When I heard that a paper by Dutch Meyer and Bill Bolosky had won the FAST 2023 Test of Time Award, I actually remembered that paper. Dutch did a great job of presenting the results of research into the storage usage of 875 Microsoft employees [1]. I also thought that I remembered Dutch saying that one of the usage patterns they uncovered was WORN: Write Once, Read Never. I was wrong about that, but Bill Bolosky thought that he had said that about a similar research project published at FAST several years earlier.
I wondered what results in a paper getting a Test of Time Award? Logically, it should be a paper that other researchers tended to cite in future papers. I decided to ask someone who should know.
Rik Farrow: Can you tell me why this paper won a Test of Time Award?
Bill Bolosky: The test of time award [2] goes to the paper that the test of time committee selects. Being on the committee (but obviously being recused from my own paper) I know how the process works. The committee is made up of former FAST PC chairs. Any paper published in FAST at least 10 years ago that hasn’t already won the award is eligible. Committee members can nominate any eligible paper. These papers get put in a special HotCRP site where committee members can “review” them, which in this case means rating them on a 1 to 5 scale (“never should get the award” to “really should get it right now”) and then the committee chairs read the reviews and select the winner.
In practice, having the most citations helps a lot for winning in my experience. It’s an imperfect measure, but it’s more or less the only objective one. It certainly informs (though does not determine) my votes.
RF: That's pretty much what I had thought. Although in this particular case, your research provided a lot of data about how a population of mostly programmers and other desktop users actually used the local storage in their desktops.
In the paper, you analyze storage patterns from MS workstations, so you had to have some way to collect that information.

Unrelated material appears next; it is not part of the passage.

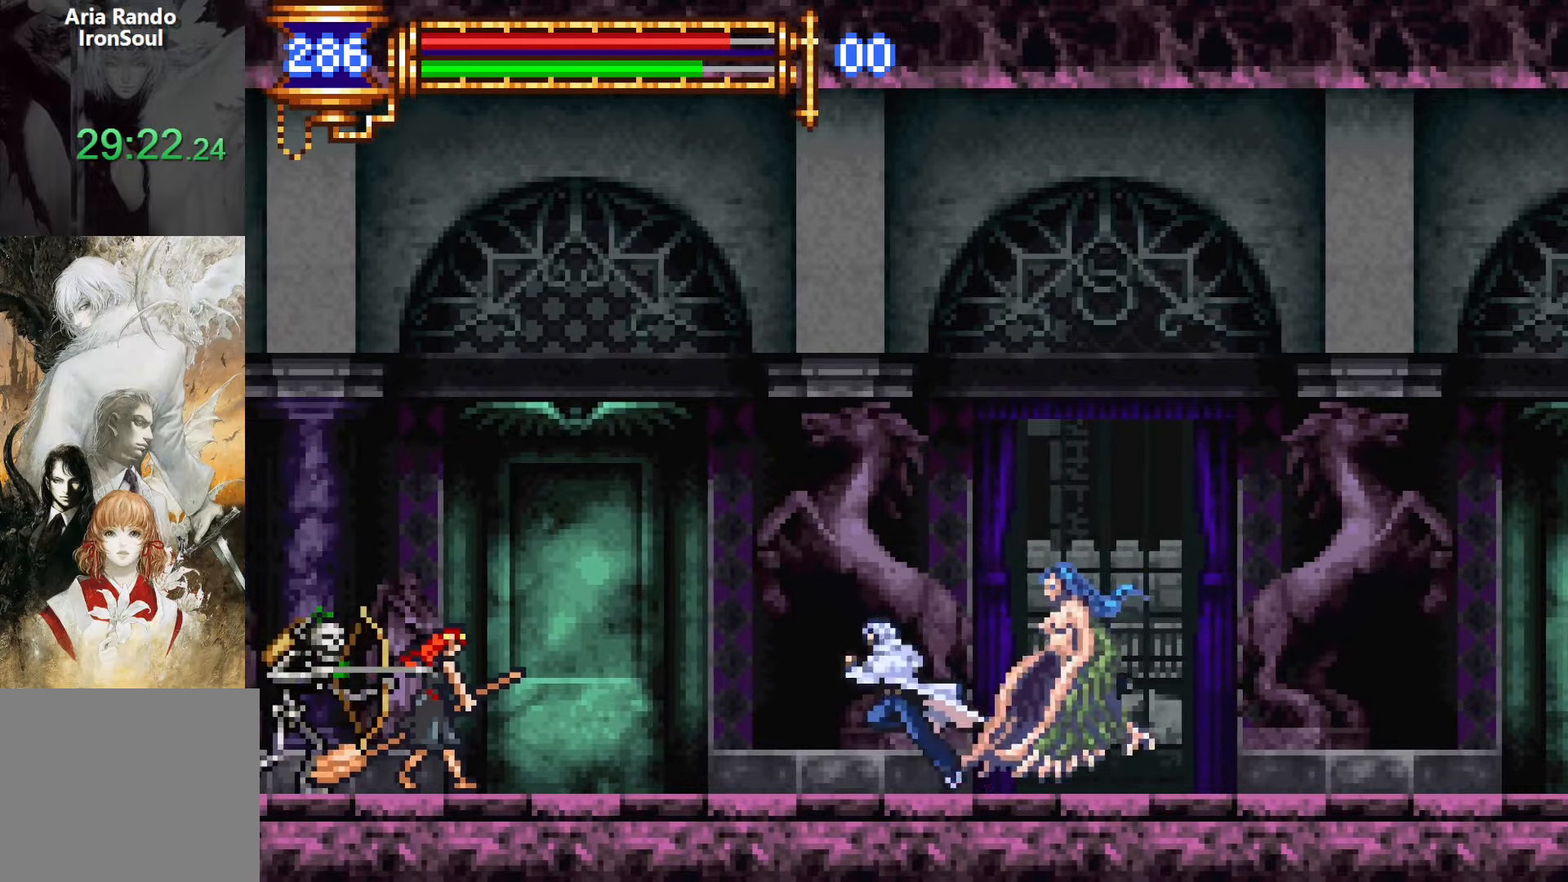
{"buttons": ["CROSS", "DPAD_LEFT"], "events": [[284, "CROSS", "up"], [367, "CROSS", "down"]]}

I assumed that was because of some company policy, perhaps a network backup, that made data about file sizes, types, and access patterns available. Is that true?
Dutch Meyer: Not so much! We knew what we wanted for the paper, so I wrote a tool purpose-built that walked every file of every directory of every hard drive, and I built an installer that would schedule that tool to run in the background at times when we figured it would be less disruptive. Once we had that tool, we pulled the entire directory of Microsoft's Redmond employees and randomly sampled ten thousand of them. Then I emailed them a very innocent message: "Please install this tool that will scan your hard drive in the most invasive way imaginable". The installer also had mechanisms for data retrieval, basically just copying the resulting files back to a network file server. Then of course you need odds-and-ends features like jittering the upload so it doesn't take our server out, and checking a remote file we controlled so that we could remotely trigger an uninstall.
Of course it would be much better for us if this already existed but since it didn't we had to build it to operate in a time-limited way. We essentially only had one shot and getting the tool to work and to run.
RF: Wow, that's not what I was expecting. But it does make sense, in that to collect the type of data you presented in that paper, you really needed to be able to do more than just analyze backups. How did you determine file sizes and types?
DM: We knew, because it wasn't particular hard to know: we looked at the metadata available in the file system APIs and took almost everything. For extensions we read the file names and took the string following the period.
On the deduplication side we had to think more carefully about space and time constraints. The scanner itself running on the users' computer read the file data and turned it into content hashes. If you break the files into different sized chunks you get different hashes, but we had to do all that on the user's computer because we couldn't copy all their data back to our server. So we had to pick several different ways to break up those files and hash the data, such that we would get decent coverage of what different systems would do, but also so that the scan would finish for most users in a timely way. We also hashed the user's file names (but not extensions) for privacy.